== Work to be completed ==
For every record, give an exact copy that has no pictures in it.

(Saved data entries)
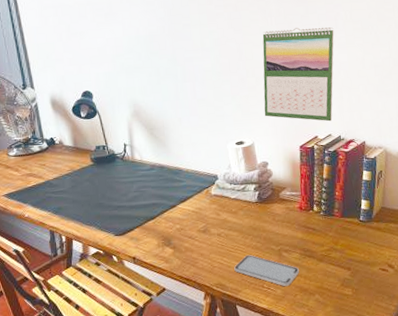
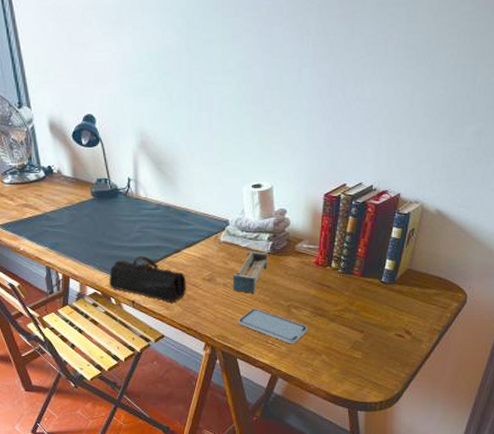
pencil case: none [110,214,183,256] -> present [108,256,186,303]
shelf: none [225,201,257,241] -> present [232,250,268,293]
calendar: present [262,27,334,122] -> none [288,51,382,168]

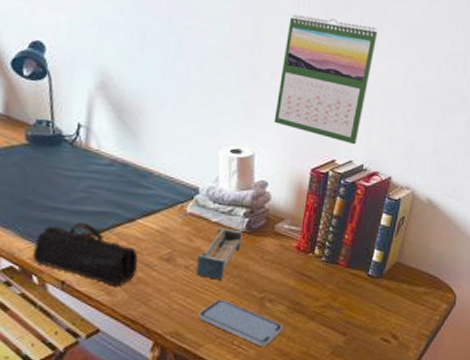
calendar: none [288,51,382,168] -> present [274,14,378,145]

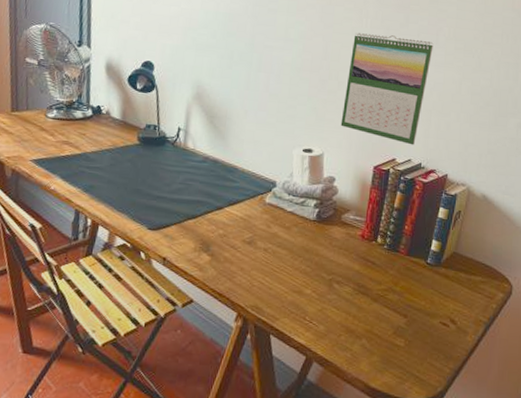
pencil case: present [31,223,138,287] -> none [140,209,225,264]
shelf: present [195,227,243,280] -> none [273,216,314,262]
smartphone: present [199,299,283,347] -> none [275,279,350,324]

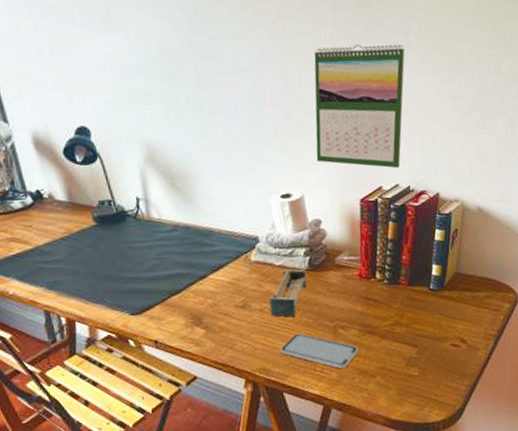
shelf: none [273,216,314,262] -> present [269,268,307,317]
smartphone: none [275,279,350,324] -> present [280,333,359,369]

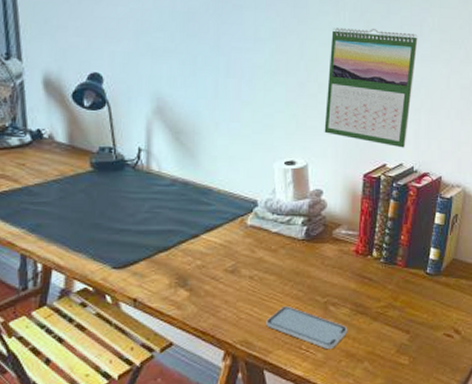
shelf: present [269,268,307,317] -> none [260,236,302,288]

== Completed task ==
pencil case: none [110,214,183,256] -> present [108,256,186,303]
shelf: none [225,201,257,241] -> present [232,250,268,293]
calendar: present [262,27,334,122] -> none [288,51,382,168]

calendar: none [288,51,382,168] -> present [274,14,378,145]

pencil case: present [31,223,138,287] -> none [140,209,225,264]
shelf: present [195,227,243,280] -> none [273,216,314,262]
smartphone: present [199,299,283,347] -> none [275,279,350,324]

shelf: none [273,216,314,262] -> present [269,268,307,317]
smartphone: none [275,279,350,324] -> present [280,333,359,369]

shelf: present [269,268,307,317] -> none [260,236,302,288]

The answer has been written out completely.